Quando nasci, ela procurou minha mãe, com a ladainha de sempre: “cada criança já nasce com um nome”. No entanto frisou que seria inútil dizer o nome a mim destinado. Ninguém lhe dava ouvidos.

Minha família tinha por hábito, por devoção ou por falta de imaginação colocar sempre no recém-nascido o nome do santo do dia. Não sei se o calendário dos santos se encontrava em algum almanaque ou na tradicional “Folhinha Mariana”. Nasci no dia de Nossa Senhora do Carmo. Portanto meu nome deveria ser Maria do Carmo.

–  Essa criança nasceu para ter o nome do avô: Josino – afirmou minha avó categoricamente. Como, no meu caso, se tratava de uma menina, trocou-se o “o” pela “a”. Surpreendentemente, minha mãe fez uma concessão, para agradar à sogra.

Nunca gostei dessa escolha, mas tampouco gostaria de me chamar Maria “de alguma coisa” ou Maria “de algum lugar”. A criança não pode escolher seu próprio nome, mas o adulto pode adotar o pseudônimo que lhe aprouver. Por isso, nem Josina, nem Maria: simplesmente Jô, com mucho gusto.
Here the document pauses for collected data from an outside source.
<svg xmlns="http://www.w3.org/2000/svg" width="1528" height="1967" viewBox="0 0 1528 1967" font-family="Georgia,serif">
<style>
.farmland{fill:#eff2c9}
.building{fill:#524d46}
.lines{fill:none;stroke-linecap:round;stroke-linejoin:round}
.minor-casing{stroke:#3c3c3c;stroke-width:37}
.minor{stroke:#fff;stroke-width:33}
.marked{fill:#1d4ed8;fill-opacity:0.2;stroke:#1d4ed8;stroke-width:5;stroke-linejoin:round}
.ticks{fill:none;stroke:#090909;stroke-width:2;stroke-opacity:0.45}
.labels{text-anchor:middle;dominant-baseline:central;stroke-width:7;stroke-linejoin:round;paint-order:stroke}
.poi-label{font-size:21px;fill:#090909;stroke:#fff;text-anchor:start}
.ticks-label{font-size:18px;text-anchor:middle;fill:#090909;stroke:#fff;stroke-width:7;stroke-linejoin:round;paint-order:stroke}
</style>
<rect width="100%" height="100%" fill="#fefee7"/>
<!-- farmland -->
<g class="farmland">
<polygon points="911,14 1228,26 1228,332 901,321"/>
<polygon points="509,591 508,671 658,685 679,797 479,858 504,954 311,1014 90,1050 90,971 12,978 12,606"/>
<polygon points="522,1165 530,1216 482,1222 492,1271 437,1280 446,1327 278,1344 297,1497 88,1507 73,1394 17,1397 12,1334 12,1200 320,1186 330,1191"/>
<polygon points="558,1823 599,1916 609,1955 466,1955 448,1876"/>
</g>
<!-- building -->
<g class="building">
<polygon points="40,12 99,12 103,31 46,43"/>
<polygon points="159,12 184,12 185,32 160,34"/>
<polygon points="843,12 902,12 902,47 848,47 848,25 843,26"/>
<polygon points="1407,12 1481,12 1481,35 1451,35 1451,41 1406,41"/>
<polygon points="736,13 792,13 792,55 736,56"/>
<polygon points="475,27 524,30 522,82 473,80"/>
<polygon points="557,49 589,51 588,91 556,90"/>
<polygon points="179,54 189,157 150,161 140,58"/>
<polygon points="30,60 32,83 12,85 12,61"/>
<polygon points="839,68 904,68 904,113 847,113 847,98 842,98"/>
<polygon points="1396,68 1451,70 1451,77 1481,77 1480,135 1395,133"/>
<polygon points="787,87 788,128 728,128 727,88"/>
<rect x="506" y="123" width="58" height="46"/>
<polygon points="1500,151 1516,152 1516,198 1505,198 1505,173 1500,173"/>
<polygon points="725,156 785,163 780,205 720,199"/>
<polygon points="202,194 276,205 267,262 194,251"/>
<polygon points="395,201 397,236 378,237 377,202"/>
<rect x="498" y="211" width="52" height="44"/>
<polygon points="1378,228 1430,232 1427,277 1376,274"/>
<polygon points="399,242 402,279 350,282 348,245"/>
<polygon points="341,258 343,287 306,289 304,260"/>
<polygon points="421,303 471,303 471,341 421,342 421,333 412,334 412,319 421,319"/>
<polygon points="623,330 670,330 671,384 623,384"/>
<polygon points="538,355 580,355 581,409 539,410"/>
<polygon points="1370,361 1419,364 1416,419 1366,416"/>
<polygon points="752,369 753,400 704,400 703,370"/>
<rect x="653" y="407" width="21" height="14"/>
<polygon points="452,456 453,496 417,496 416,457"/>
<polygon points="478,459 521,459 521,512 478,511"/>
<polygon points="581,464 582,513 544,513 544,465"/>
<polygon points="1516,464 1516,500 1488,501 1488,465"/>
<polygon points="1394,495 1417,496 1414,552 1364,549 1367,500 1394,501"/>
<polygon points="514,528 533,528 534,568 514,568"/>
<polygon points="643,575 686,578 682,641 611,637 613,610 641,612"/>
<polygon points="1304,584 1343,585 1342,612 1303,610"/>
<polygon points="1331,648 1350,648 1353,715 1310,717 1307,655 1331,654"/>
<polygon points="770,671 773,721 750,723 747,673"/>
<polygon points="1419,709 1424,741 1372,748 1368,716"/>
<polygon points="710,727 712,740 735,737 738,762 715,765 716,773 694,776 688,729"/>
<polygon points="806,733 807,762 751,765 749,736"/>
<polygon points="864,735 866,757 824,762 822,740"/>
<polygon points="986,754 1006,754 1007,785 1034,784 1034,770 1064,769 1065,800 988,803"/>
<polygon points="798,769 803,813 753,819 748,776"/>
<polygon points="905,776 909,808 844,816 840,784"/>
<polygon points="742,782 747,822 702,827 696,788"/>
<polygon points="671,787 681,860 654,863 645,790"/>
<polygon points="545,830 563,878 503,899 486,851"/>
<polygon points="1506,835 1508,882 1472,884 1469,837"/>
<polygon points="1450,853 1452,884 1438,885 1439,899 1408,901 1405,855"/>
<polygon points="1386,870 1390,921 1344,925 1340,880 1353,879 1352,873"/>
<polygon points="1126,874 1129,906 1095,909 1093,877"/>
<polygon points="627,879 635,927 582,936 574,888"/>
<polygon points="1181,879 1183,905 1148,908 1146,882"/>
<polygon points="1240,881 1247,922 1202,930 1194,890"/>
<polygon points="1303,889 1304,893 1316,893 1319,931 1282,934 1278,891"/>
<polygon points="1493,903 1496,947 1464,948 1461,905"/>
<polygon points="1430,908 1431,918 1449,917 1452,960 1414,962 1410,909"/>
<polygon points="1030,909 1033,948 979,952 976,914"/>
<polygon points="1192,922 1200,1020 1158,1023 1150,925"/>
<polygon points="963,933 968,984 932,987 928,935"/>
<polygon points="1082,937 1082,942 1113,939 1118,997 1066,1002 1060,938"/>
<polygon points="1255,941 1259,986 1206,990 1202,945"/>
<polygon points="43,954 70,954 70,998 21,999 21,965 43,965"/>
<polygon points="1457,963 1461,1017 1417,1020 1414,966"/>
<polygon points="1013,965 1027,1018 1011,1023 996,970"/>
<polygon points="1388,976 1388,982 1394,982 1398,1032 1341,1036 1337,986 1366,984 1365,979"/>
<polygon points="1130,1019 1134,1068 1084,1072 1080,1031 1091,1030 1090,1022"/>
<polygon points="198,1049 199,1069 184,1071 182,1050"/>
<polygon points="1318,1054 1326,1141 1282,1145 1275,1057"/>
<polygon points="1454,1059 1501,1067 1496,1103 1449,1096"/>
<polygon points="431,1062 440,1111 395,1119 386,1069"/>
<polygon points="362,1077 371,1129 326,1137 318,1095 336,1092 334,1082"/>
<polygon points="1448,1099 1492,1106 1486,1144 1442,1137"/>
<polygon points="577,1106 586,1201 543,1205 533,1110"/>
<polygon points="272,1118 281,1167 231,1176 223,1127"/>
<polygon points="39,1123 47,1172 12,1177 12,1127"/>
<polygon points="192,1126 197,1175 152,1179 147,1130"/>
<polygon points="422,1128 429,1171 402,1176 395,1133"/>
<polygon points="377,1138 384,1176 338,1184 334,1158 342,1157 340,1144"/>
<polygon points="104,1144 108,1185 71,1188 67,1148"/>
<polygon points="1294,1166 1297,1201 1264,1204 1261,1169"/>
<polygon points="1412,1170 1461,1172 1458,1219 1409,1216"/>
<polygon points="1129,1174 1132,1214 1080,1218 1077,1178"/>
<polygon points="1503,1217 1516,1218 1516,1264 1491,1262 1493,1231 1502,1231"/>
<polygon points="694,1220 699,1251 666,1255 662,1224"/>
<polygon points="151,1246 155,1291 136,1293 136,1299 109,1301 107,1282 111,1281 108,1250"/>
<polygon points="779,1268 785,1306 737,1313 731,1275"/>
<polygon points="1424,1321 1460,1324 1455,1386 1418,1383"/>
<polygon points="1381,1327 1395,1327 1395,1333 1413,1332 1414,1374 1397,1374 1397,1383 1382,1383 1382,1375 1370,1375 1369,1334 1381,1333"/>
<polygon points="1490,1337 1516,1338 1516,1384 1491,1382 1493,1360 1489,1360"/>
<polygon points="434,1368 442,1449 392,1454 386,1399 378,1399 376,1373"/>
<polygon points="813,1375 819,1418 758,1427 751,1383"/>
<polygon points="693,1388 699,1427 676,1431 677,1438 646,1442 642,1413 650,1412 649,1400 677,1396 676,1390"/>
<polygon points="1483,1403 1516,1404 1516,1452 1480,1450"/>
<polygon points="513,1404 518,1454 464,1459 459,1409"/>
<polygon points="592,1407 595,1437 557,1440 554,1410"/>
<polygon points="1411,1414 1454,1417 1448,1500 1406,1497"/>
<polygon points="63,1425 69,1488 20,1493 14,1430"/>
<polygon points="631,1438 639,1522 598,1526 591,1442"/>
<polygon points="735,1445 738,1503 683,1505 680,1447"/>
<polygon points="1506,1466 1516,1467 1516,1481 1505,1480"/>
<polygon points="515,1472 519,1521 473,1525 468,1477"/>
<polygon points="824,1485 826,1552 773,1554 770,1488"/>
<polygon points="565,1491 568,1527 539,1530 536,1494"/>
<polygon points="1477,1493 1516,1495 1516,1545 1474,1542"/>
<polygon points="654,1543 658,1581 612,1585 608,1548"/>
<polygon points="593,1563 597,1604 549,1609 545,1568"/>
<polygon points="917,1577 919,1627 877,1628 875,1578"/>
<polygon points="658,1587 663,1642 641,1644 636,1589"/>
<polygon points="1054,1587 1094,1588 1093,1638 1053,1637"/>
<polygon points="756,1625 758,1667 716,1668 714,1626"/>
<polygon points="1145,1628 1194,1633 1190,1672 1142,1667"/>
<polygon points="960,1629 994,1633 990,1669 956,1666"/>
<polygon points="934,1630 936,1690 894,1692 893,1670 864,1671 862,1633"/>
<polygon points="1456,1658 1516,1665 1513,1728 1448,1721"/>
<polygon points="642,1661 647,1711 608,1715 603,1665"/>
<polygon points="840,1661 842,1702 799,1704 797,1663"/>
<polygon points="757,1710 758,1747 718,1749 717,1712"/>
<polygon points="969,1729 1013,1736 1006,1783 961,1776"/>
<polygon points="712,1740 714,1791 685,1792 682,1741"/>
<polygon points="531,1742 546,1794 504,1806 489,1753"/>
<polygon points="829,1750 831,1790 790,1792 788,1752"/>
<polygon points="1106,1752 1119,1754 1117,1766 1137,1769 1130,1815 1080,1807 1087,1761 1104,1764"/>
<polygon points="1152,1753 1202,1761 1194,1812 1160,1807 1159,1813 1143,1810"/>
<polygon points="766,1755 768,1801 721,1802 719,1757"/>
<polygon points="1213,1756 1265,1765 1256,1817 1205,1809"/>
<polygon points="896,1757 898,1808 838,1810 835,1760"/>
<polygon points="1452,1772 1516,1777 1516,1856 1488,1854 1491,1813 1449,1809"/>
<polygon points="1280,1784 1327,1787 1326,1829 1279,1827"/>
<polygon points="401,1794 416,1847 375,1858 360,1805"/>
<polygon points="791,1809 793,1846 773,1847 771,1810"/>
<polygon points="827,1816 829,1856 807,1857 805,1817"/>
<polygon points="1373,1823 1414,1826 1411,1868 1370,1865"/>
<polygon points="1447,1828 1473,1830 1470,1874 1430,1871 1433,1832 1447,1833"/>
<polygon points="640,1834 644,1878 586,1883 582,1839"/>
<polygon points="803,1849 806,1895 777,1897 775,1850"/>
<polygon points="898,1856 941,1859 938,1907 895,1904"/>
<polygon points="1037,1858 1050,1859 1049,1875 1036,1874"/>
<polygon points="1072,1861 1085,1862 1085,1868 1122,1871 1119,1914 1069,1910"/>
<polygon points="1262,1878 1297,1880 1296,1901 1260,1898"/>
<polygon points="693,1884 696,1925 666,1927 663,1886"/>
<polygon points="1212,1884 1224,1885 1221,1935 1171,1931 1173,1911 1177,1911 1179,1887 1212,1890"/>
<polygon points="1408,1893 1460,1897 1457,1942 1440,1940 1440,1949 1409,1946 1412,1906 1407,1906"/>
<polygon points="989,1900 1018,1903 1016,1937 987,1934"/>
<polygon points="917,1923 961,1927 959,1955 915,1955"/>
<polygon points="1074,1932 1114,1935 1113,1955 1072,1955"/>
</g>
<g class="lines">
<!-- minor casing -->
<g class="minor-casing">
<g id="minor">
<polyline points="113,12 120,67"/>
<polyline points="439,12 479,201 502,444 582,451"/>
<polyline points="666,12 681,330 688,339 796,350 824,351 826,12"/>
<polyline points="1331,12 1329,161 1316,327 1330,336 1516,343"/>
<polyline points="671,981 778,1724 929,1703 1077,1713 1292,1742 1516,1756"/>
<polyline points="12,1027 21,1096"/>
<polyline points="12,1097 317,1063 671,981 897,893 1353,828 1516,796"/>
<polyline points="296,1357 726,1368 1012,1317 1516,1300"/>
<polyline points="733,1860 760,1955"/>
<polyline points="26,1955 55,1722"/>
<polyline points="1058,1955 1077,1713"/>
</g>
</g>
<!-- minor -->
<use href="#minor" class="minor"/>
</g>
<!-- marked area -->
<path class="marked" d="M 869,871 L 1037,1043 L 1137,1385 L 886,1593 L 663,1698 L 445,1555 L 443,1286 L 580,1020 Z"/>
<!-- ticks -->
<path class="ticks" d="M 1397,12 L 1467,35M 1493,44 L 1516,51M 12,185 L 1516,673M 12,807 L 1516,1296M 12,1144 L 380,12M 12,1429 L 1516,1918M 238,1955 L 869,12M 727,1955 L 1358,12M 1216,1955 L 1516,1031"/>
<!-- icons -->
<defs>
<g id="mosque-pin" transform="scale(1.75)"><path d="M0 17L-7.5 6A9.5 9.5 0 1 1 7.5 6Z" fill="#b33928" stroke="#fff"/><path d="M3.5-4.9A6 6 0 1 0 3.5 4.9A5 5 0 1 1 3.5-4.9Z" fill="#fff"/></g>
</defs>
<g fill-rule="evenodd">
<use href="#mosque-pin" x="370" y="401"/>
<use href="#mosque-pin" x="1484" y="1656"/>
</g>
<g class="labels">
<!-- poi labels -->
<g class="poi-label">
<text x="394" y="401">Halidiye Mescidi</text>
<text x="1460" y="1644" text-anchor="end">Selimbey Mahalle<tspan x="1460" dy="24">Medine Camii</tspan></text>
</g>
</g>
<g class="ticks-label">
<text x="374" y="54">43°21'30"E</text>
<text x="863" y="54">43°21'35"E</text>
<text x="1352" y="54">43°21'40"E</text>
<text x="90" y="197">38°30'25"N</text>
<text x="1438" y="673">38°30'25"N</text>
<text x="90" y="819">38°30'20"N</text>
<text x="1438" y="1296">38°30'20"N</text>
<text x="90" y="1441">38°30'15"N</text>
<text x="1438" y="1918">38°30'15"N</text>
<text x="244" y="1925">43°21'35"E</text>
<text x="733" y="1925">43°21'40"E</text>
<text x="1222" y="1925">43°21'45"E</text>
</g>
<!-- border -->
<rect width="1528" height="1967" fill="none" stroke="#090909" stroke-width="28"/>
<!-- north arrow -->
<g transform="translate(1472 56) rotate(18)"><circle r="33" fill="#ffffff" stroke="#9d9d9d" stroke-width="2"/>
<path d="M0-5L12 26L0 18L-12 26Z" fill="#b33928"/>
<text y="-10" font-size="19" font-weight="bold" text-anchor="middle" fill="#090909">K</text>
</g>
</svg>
Há um ensaio-crítico de Ana Maria Machado, ex presidente da Academia Brasileira de Letras, intitulado “O recado do nome” sobre a antroponímia roseana na obra Grande sertão:veredas. Entre outros, ela demonstra, por exemplo, o espírito bélico de Zé Bebelo, que vivia para o prazer de guerrear; demonstra também a ambiguidade de Diadorim (di=dois), conotando a dubiedade de um personagem enigmático, nebuloso, indefinível... que é, ao mesmo tempo, anjo e demônio; donzela e jagunço. A terminação “im”, muito comum no sertão de Minas, acentua a indefinição sexual do personagem, cuja beleza andrógena provoca certo fascínio. Para o protagonista, Riobaldo, o autor reservou o que se chama de polinomásia, ou seja, multiplicidade de nomes. Ele não tem nome fixo. Seu apelativo varia de acordo com cada etapa de sua vida. Na juventude, dá aulas a um fazendeiro e é, portanto, conhecido como professor. Ao se tornar jagunço, passou a ser chamado de Cerzidor, graças à rapidez do tiro. Mais tarde, considerando-se sua destreza no manejo de armas de fogo, passou a chamar-se Tatarana (lagarta de fogo). Ao se tornar chefe do bando, foi batizado de Urutu-branco (cobra-voadora), devido à valentia e à capacidade de liderança.

No conto “Desenredo”, do mesmo autor, há uma personagem que tem três  nomes: Livíria, Rivília e Irvília. Trata-se de uma mulher que “pisa em três estribos”: tem um marido e dois amantes. Um dia o marido dá um flagrante, mata um deles e posteriormente morre de tifo. O terceiro resolve se casar com ela. Acontece o mesmo com ele. Pisava ela num quarto estribo. Ganhou um quarto nome: Vilíria. Diferentemente de Riobaldo, sua mudança de nome é quase imperceptível. Ela se dá sub-repticiamente, em sintonia com a personalidade volúvel da nomeada.

Na Literatura, uma infinidade de nomes próprios sugere o caráter dos personagens.  Às vezes o próprio título da obra leva o nome do protagonista e traça seu perfil psicológico, como em Cândido, de Voltaire, em Inocência, de Visconde de Taunay... Poderíamos citar uma infinidade de exemplos, mas toda crônica carece de ponto final. Le voilà.